Collected data:
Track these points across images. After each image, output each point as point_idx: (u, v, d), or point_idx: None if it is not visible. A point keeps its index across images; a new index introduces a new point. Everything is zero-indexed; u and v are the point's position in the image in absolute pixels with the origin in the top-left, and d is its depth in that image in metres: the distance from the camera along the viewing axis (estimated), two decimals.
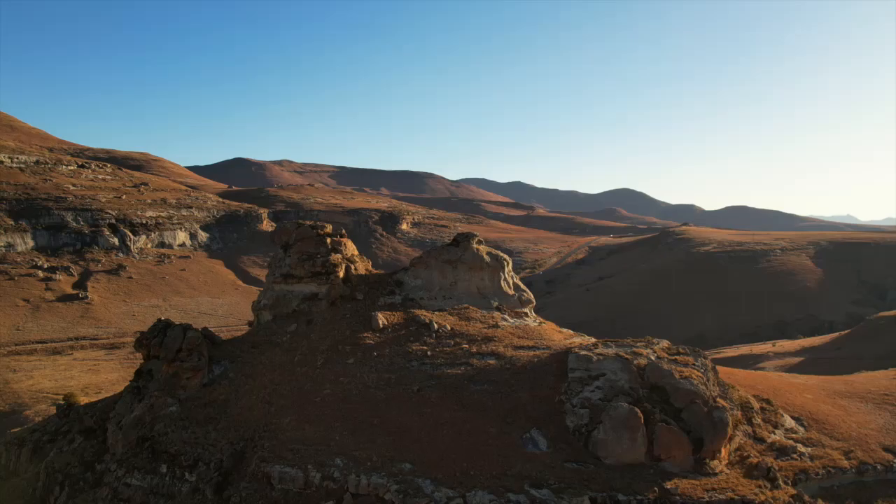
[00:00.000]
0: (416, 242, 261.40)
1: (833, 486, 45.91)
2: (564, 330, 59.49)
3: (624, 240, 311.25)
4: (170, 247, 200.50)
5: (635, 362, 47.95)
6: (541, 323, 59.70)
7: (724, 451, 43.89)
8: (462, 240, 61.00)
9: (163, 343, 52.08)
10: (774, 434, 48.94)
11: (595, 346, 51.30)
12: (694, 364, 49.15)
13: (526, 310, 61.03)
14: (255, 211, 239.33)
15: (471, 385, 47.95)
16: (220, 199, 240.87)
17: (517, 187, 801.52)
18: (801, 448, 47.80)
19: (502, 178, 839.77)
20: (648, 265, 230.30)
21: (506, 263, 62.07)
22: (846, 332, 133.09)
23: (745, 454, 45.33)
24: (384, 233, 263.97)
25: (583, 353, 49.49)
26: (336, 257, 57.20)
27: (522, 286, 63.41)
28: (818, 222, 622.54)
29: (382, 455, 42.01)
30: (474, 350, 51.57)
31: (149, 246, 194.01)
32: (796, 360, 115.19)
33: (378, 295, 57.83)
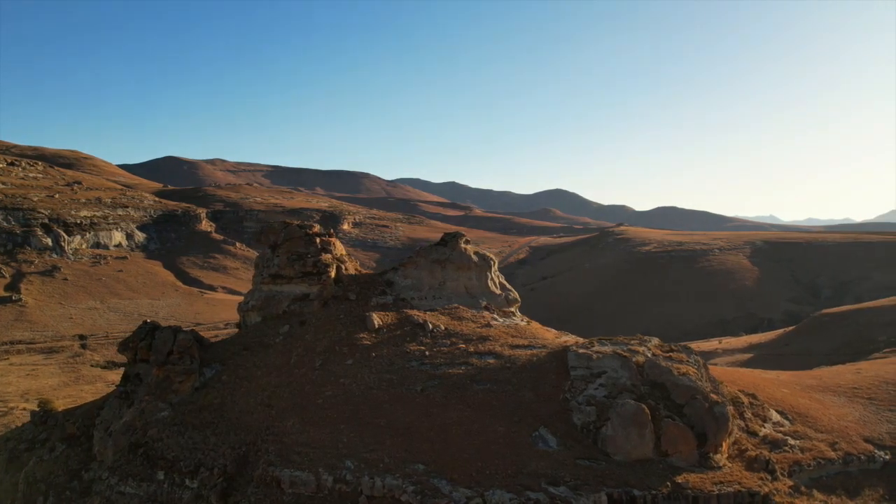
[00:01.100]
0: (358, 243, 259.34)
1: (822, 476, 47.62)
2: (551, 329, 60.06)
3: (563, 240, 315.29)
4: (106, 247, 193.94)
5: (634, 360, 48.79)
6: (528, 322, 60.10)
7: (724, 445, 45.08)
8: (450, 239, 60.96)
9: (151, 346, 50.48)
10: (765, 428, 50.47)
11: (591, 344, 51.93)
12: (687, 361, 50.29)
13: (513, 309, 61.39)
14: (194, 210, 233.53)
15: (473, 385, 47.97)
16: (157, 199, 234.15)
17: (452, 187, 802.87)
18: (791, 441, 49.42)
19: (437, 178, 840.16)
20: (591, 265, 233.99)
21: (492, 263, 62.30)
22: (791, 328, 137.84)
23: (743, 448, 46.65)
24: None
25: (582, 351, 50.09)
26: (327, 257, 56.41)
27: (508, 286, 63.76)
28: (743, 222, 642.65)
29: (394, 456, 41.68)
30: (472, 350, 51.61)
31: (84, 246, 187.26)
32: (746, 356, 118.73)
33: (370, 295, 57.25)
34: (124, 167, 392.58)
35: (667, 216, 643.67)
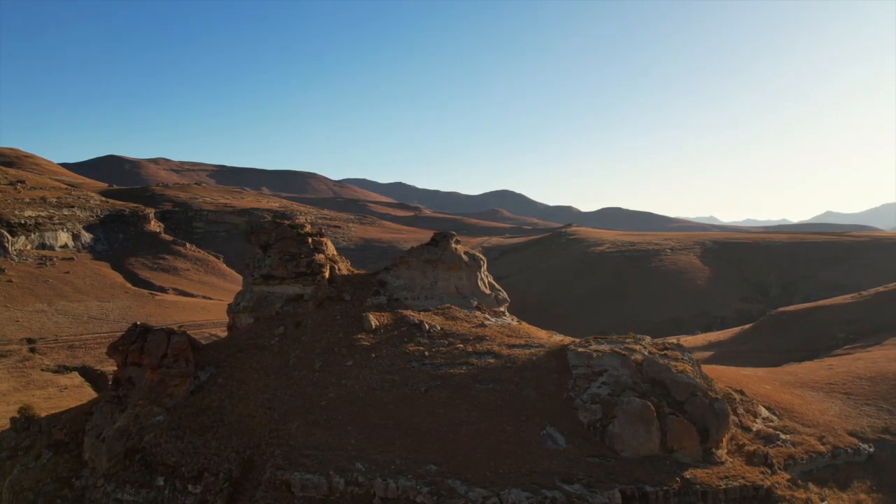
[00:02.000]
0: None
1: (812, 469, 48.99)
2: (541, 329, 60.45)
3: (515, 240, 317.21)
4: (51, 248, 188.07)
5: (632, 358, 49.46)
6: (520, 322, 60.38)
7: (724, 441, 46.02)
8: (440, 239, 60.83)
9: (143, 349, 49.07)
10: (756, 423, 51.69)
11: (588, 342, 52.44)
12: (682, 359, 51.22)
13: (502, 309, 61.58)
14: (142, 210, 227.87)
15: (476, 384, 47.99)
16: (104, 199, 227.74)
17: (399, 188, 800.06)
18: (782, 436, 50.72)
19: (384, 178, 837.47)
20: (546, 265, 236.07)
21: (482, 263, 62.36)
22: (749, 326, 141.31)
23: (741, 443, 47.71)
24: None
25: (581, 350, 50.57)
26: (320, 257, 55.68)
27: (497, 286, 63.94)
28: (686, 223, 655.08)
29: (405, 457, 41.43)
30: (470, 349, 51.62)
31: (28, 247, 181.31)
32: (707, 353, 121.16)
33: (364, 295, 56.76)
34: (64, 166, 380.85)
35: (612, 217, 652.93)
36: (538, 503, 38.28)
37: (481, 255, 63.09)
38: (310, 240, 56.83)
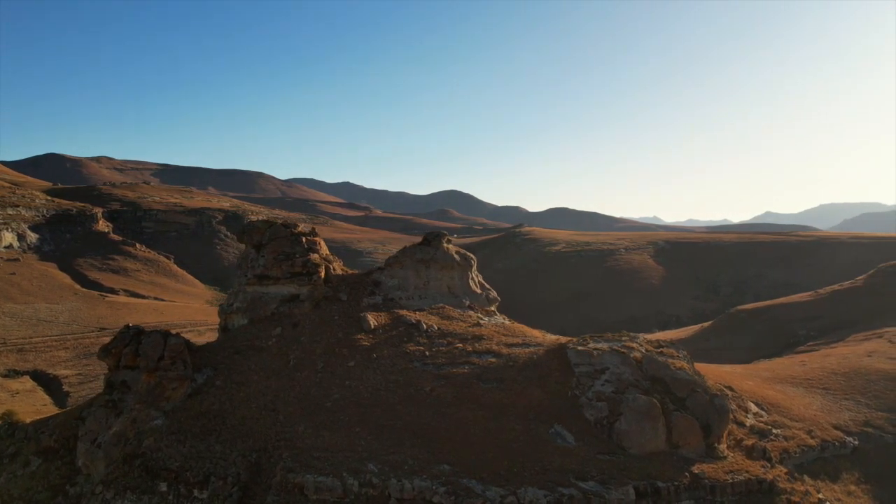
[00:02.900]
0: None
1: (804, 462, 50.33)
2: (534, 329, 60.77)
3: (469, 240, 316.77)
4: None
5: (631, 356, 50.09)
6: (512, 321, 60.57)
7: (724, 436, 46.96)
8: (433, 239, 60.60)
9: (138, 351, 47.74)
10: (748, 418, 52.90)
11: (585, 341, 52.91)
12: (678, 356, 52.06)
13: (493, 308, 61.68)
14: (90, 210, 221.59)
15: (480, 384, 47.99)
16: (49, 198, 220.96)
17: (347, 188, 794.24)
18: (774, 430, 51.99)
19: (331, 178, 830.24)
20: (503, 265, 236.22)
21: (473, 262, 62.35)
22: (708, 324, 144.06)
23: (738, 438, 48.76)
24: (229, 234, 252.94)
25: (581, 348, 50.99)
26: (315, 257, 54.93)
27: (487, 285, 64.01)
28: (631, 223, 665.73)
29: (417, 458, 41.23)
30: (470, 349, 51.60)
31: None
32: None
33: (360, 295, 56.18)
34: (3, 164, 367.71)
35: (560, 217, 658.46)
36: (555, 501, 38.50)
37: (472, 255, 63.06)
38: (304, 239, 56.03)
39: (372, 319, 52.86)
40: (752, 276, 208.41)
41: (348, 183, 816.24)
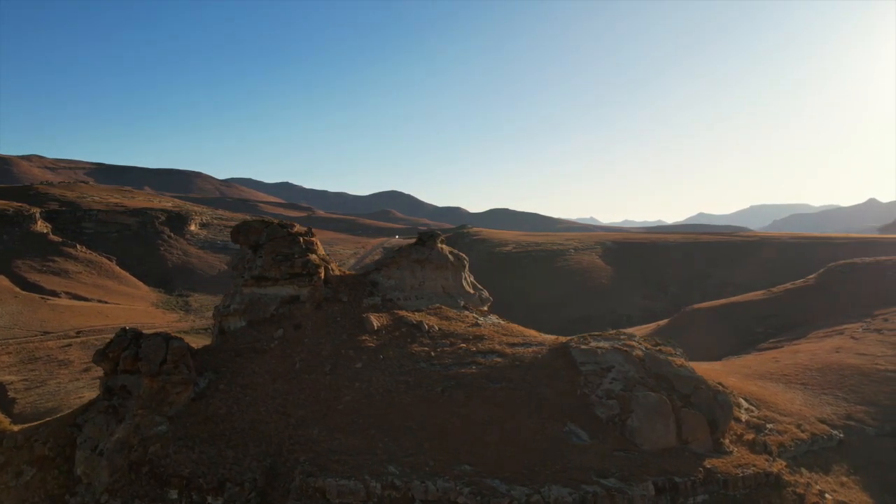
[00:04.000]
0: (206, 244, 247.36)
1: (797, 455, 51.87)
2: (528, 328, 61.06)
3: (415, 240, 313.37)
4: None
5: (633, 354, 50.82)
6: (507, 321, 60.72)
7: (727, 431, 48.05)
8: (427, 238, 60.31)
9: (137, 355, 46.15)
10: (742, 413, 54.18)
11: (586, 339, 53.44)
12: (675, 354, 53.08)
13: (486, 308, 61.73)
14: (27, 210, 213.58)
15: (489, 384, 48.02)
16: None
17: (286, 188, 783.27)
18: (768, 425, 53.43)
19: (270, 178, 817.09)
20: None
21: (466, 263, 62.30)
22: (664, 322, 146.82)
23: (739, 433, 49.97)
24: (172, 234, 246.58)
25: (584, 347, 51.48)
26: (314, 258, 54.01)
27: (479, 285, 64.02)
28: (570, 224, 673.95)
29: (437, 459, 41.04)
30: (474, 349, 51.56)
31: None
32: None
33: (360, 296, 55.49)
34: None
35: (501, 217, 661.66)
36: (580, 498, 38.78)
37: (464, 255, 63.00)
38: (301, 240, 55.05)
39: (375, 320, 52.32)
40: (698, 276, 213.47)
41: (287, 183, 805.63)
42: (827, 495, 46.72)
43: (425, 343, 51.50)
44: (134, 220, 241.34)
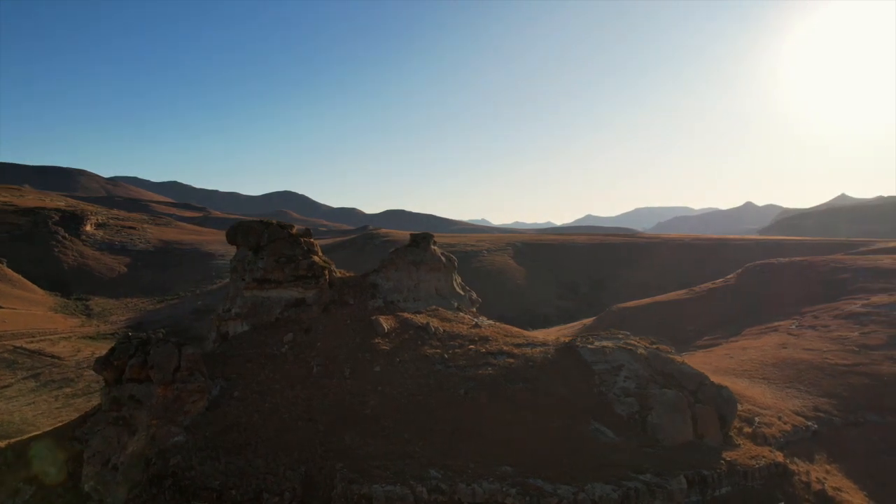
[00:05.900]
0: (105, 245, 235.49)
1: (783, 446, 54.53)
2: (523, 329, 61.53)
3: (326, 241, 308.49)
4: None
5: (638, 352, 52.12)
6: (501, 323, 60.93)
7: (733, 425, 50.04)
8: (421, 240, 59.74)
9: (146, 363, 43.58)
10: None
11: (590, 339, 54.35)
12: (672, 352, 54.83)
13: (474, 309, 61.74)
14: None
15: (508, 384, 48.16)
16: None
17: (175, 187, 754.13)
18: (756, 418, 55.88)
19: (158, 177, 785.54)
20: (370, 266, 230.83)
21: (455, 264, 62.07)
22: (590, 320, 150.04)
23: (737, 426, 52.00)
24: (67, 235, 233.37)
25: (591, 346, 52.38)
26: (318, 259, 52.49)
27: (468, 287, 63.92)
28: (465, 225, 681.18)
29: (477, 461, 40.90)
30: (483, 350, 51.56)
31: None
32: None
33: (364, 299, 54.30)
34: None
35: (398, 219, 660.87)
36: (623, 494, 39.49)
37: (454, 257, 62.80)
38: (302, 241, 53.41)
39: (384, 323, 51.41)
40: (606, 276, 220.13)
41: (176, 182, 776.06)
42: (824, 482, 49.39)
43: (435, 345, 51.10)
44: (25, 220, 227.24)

### What you have to do
Write every line above out again exactly; pictures do not belong in the copy.

### Your solution
Track these points across images. After each image, output each point as point_idx: (u, v, d), or point_idx: None if it is not visible. A point keeps its index across images; a new index introduces a new point. Everything is zero-indexed; u and v are the point's position in the image in absolute pixels with the origin in the top-left, and d is its depth in that image in metres: the distance from the camera along the viewing axis (estimated), two decimals.
[00:00.000]
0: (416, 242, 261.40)
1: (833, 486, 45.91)
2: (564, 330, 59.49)
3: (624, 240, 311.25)
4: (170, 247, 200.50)
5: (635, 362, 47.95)
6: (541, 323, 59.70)
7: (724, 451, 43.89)
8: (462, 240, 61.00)
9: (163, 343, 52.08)
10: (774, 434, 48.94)
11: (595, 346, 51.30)
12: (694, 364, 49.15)
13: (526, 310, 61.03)
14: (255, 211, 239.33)
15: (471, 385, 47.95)
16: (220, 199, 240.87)
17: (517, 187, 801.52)
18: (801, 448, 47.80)
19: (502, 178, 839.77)
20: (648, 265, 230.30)
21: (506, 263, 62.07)
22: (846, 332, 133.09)
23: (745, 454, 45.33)
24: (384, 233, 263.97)
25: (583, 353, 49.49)
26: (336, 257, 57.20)
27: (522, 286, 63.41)
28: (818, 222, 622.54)
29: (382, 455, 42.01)
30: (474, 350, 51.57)
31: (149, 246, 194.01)
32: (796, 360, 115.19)
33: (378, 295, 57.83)
[00:01.100]
0: (358, 243, 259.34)
1: (822, 476, 47.62)
2: (551, 329, 60.06)
3: (563, 240, 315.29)
4: (106, 247, 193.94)
5: (634, 360, 48.79)
6: (528, 322, 60.10)
7: (724, 445, 45.08)
8: (450, 239, 60.96)
9: (151, 346, 50.48)
10: (765, 428, 50.47)
11: (591, 344, 51.93)
12: (687, 361, 50.29)
13: (513, 309, 61.39)
14: (194, 210, 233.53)
15: (473, 385, 47.97)
16: (157, 199, 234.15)
17: (452, 187, 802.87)
18: (791, 441, 49.42)
19: (437, 178, 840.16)
20: (591, 265, 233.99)
21: (492, 263, 62.30)
22: (791, 328, 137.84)
23: (743, 448, 46.65)
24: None
25: (582, 351, 50.09)
26: (327, 257, 56.41)
27: (508, 286, 63.76)
28: (743, 222, 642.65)
29: (394, 456, 41.68)
30: (472, 350, 51.61)
31: (84, 246, 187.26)
32: (746, 356, 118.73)
33: (370, 295, 57.25)
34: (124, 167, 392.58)
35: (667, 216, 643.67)
[00:02.000]
0: None
1: (812, 469, 48.99)
2: (541, 329, 60.45)
3: (515, 240, 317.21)
4: (51, 248, 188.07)
5: (632, 358, 49.46)
6: (520, 322, 60.38)
7: (724, 441, 46.02)
8: (440, 239, 60.83)
9: (143, 349, 49.07)
10: (756, 423, 51.69)
11: (588, 342, 52.44)
12: (682, 359, 51.22)
13: (502, 309, 61.58)
14: (142, 210, 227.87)
15: (476, 384, 47.99)
16: (104, 199, 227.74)
17: (399, 188, 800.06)
18: (782, 436, 50.72)
19: (384, 178, 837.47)
20: (546, 265, 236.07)
21: (482, 263, 62.36)
22: (749, 326, 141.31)
23: (741, 443, 47.71)
24: None
25: (581, 350, 50.57)
26: (320, 257, 55.68)
27: (497, 286, 63.94)
28: (686, 223, 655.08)
29: (405, 457, 41.43)
30: (470, 349, 51.62)
31: (28, 247, 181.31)
32: (707, 353, 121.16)
33: (364, 295, 56.76)
34: (64, 166, 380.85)
35: (612, 217, 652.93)
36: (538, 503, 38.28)
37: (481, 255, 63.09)
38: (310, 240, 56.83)
[00:02.900]
0: None
1: (804, 462, 50.33)
2: (534, 329, 60.77)
3: (469, 240, 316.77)
4: None
5: (631, 356, 50.09)
6: (512, 321, 60.57)
7: (724, 436, 46.96)
8: (433, 239, 60.60)
9: (138, 351, 47.74)
10: (748, 418, 52.90)
11: (585, 341, 52.91)
12: (678, 356, 52.06)
13: (493, 308, 61.68)
14: (90, 210, 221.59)
15: (480, 384, 47.99)
16: (49, 198, 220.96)
17: (347, 188, 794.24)
18: (774, 430, 51.99)
19: (331, 178, 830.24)
20: (503, 265, 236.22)
21: (473, 262, 62.35)
22: (708, 324, 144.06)
23: (738, 438, 48.76)
24: (229, 234, 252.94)
25: (581, 348, 50.99)
26: (315, 257, 54.93)
27: (487, 285, 64.01)
28: (631, 223, 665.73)
29: (417, 458, 41.23)
30: (470, 349, 51.60)
31: None
32: None
33: (360, 295, 56.18)
34: (3, 164, 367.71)
35: (560, 217, 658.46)
36: (555, 501, 38.50)
37: (472, 255, 63.06)
38: (304, 239, 56.03)
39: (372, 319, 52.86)
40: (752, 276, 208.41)
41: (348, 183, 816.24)
[00:04.000]
0: (206, 244, 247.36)
1: (797, 455, 51.87)
2: (528, 328, 61.06)
3: (415, 240, 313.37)
4: None
5: (633, 354, 50.82)
6: (507, 321, 60.72)
7: (727, 431, 48.05)
8: (427, 238, 60.31)
9: (137, 355, 46.15)
10: (742, 413, 54.18)
11: (586, 339, 53.44)
12: (675, 354, 53.08)
13: (486, 308, 61.73)
14: (27, 210, 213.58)
15: (489, 384, 48.02)
16: None
17: (286, 188, 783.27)
18: (768, 425, 53.43)
19: (270, 178, 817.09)
20: None
21: (466, 263, 62.30)
22: (664, 322, 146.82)
23: (739, 433, 49.97)
24: (172, 234, 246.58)
25: (584, 347, 51.48)
26: (314, 258, 54.01)
27: (479, 285, 64.02)
28: (570, 224, 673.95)
29: (437, 459, 41.04)
30: (474, 349, 51.56)
31: None
32: None
33: (360, 296, 55.49)
34: None
35: (501, 217, 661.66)
36: (580, 498, 38.78)
37: (464, 255, 63.00)
38: (301, 240, 55.05)
39: (375, 320, 52.32)
40: (698, 276, 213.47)
41: (287, 183, 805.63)
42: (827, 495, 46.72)
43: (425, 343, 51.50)
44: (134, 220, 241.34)
[00:05.900]
0: (105, 245, 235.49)
1: (783, 446, 54.53)
2: (523, 329, 61.53)
3: (326, 241, 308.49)
4: None
5: (638, 352, 52.12)
6: (501, 323, 60.93)
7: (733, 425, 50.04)
8: (421, 240, 59.74)
9: (146, 363, 43.58)
10: None
11: (590, 339, 54.35)
12: (672, 352, 54.83)
13: (474, 309, 61.74)
14: None
15: (508, 384, 48.16)
16: None
17: (175, 187, 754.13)
18: (756, 418, 55.88)
19: (158, 177, 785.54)
20: (370, 266, 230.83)
21: (455, 264, 62.07)
22: (590, 320, 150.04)
23: (737, 426, 52.00)
24: (67, 235, 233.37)
25: (591, 346, 52.38)
26: (318, 259, 52.49)
27: (468, 287, 63.92)
28: (465, 225, 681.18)
29: (477, 461, 40.90)
30: (483, 350, 51.56)
31: None
32: None
33: (364, 299, 54.30)
34: None
35: (398, 219, 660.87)
36: (623, 494, 39.49)
37: (454, 257, 62.80)
38: (302, 241, 53.41)
39: (384, 323, 51.41)
40: (606, 276, 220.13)
41: (176, 182, 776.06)
42: (824, 482, 49.39)
43: (435, 345, 51.10)
44: (25, 220, 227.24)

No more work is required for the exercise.